• **Selected extract**
Islamic Republic of Iran v. Boeing Co.

Decision Date02 August 1984
Docket Number84-3558,Nos. 84-3542,s. 84-3542
Citation739 F.2d 464
PartiesISLAMIC REPUBLIC OF IRAN, Air Force of the Islamic Republic of Iran, Plaintiffs-Appellants Cross-Appellees, v. The BOEING COMPANY and Logistics Support Corporation, Defendants-Appellees Cross-Appellants.
CourtU.S. Court of Appeals — Ninth Circuit

John Dillow, Seattle, Wash., for defendants-appellees cross-appellants.

John R. Reese, McCutchen, Doyle, Brown & Enersen, San Francisco, Cal., for plaintiffs-appellants cross-appellees.

Appeal from the United States District Court for the Western District of Washington.

Before KENNEDY, PREGERSON, and NELSON, Circuit Judges.

PER CURIAM:

We grant the petition for rehearing, withdraw our prior order, and affirm the district court's order granting an extension of time in which to file an appeal.

• **Task instructions**
Repeat the Iran v. Boeing court record word for word, starting at "Islamic Republic of Iran v." and ending at "District of Washington.".

• **Recorded data**
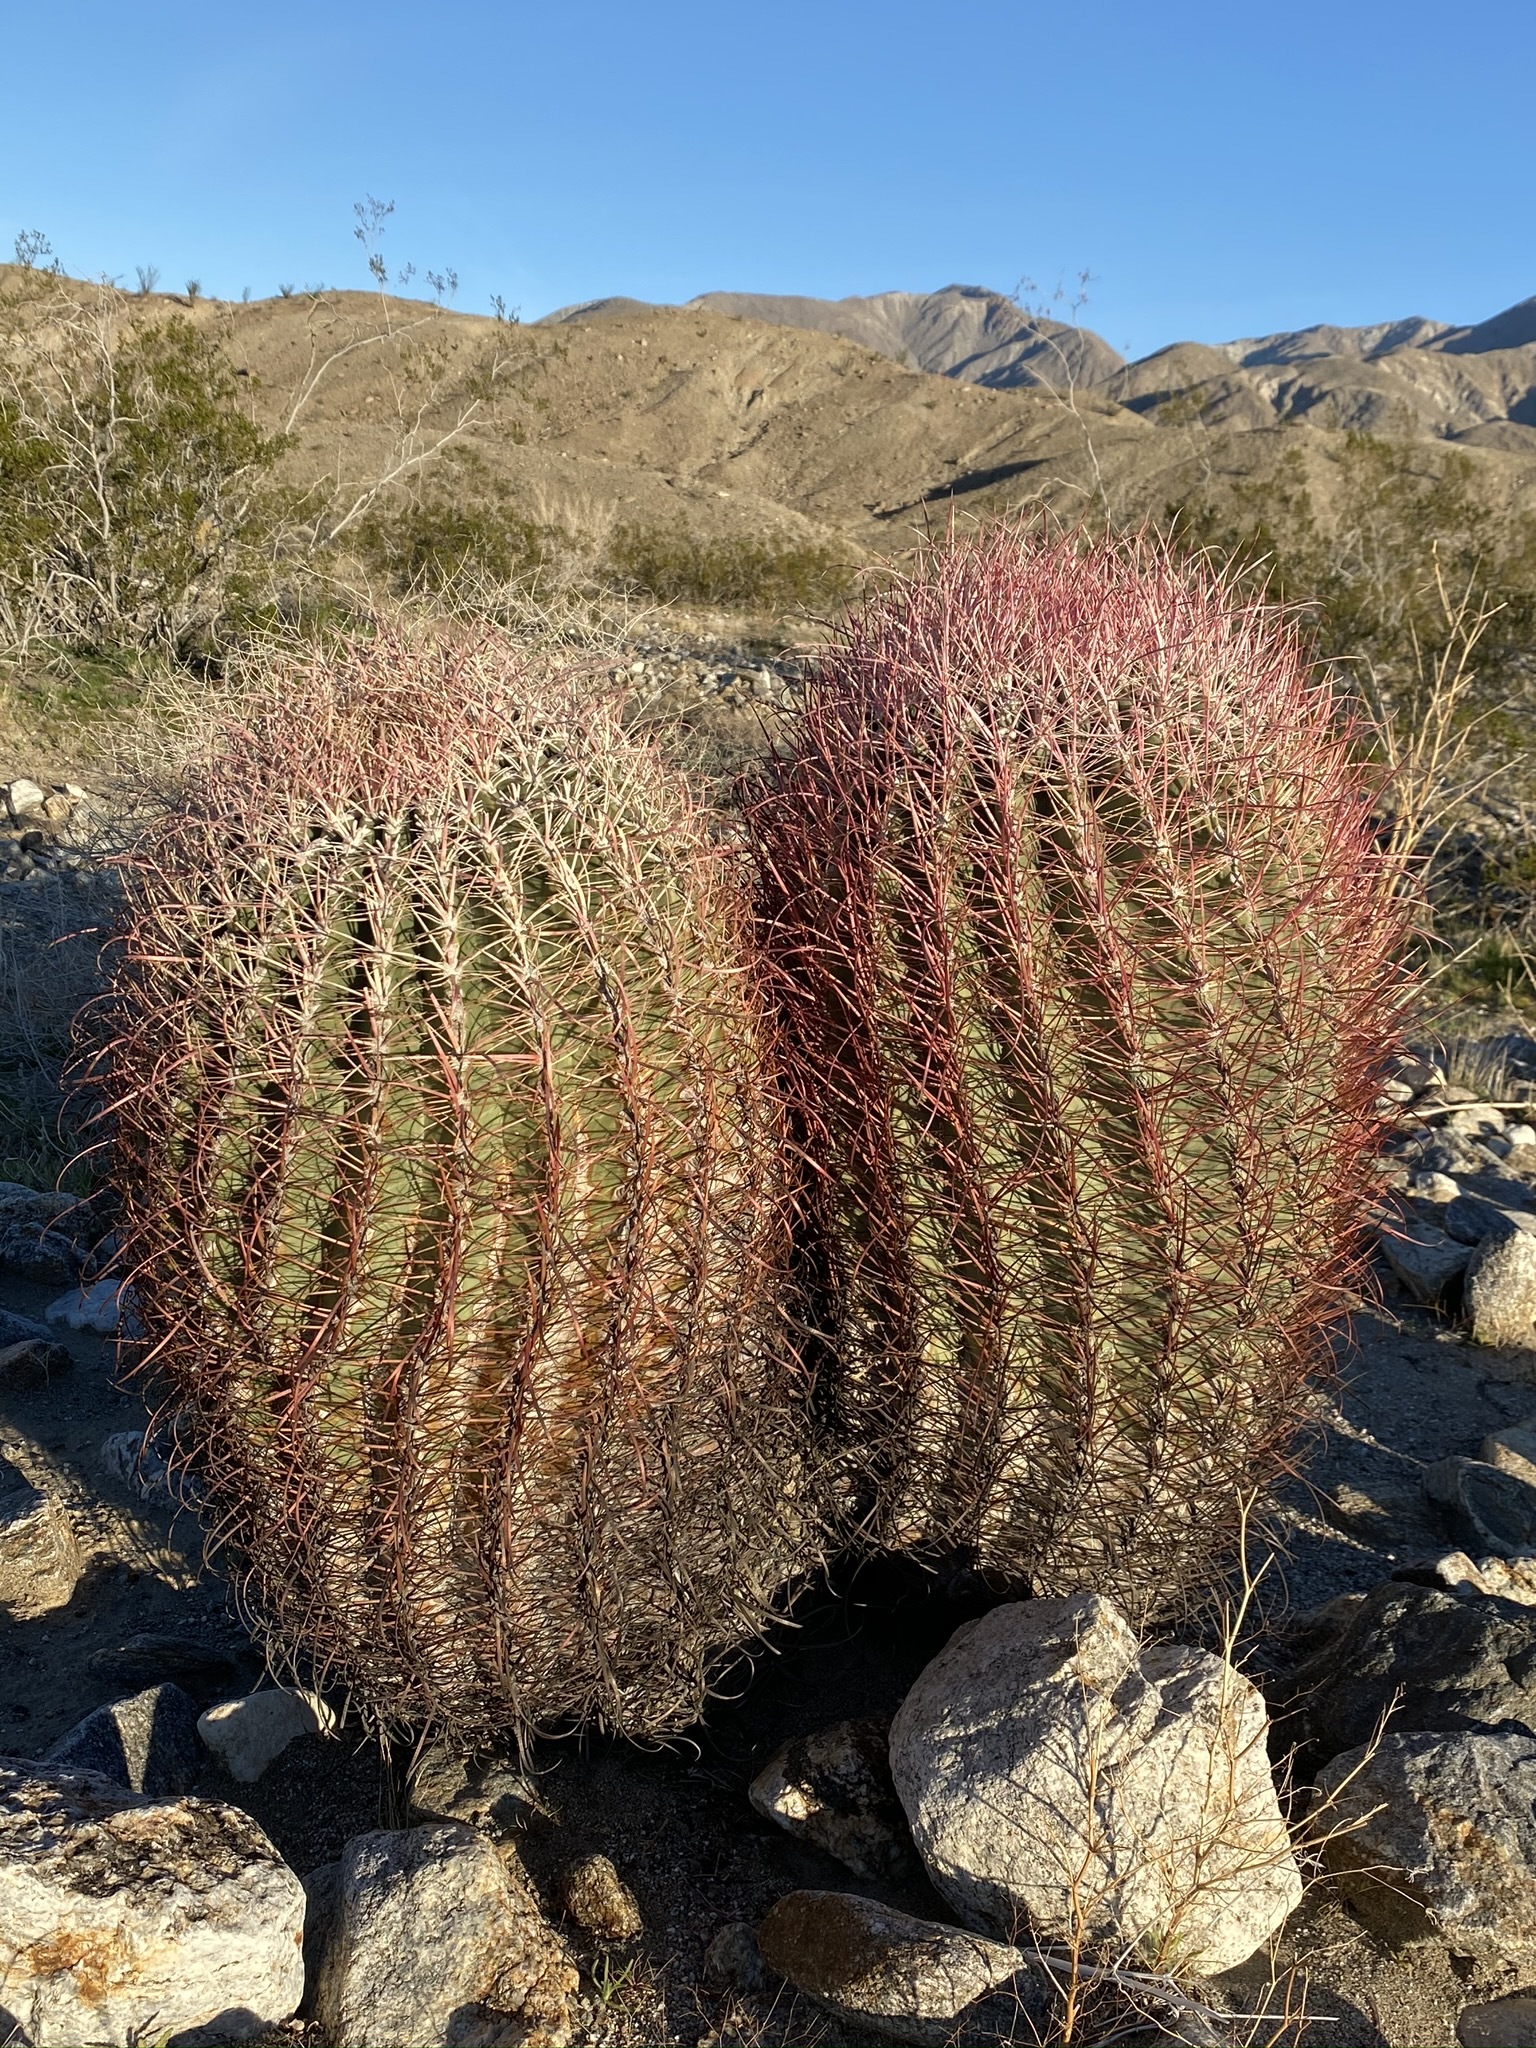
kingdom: Plantae
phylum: Tracheophyta
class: Magnoliopsida
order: Caryophyllales
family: Cactaceae
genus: Ferocactus
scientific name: Ferocactus cylindraceus
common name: California barrel cactus
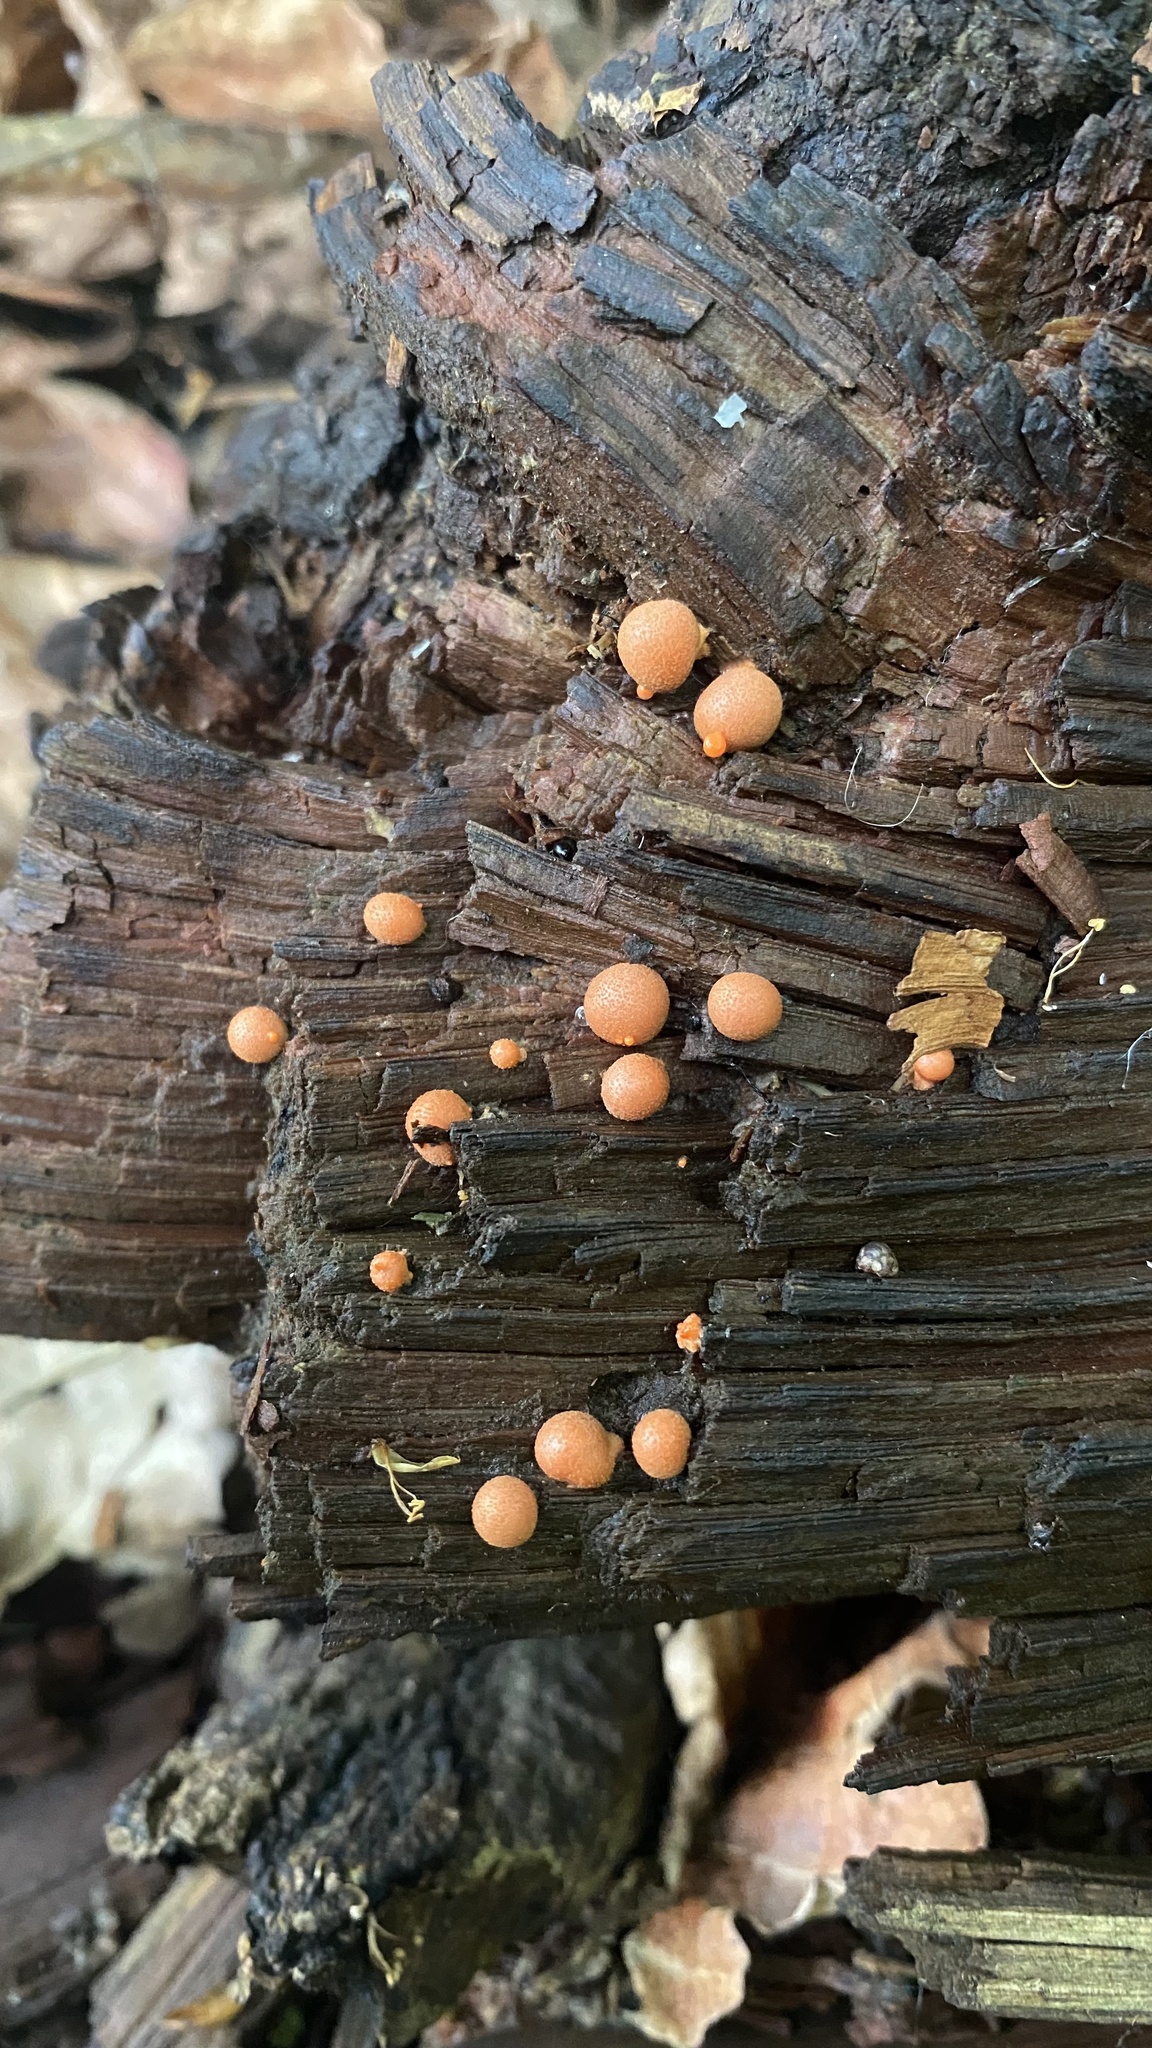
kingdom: Protozoa
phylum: Mycetozoa
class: Myxomycetes
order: Cribrariales
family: Tubiferaceae
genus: Lycogala
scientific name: Lycogala epidendrum
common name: Wolf's milk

• **Task answer**
Islamic Republic of Iran v. Boeing Co.

Decision Date02 August 1984
Docket Number84-3558,Nos. 84-3542,s. 84-3542
Citation739 F.2d 464
PartiesISLAMIC REPUBLIC OF IRAN, Air Force of the Islamic Republic of Iran, Plaintiffs-Appellants Cross-Appellees, v. The BOEING COMPANY and Logistics Support Corporation, Defendants-Appellees Cross-Appellants.
CourtU.S. Court of Appeals — Ninth Circuit

John Dillow, Seattle, Wash., for defendants-appellees cross-appellants.

John R. Reese, McCutchen, Doyle, Brown & Enersen, San Francisco, Cal., for plaintiffs-appellants cross-appellees.

Appeal from the United States District Court for the Western District of Washington.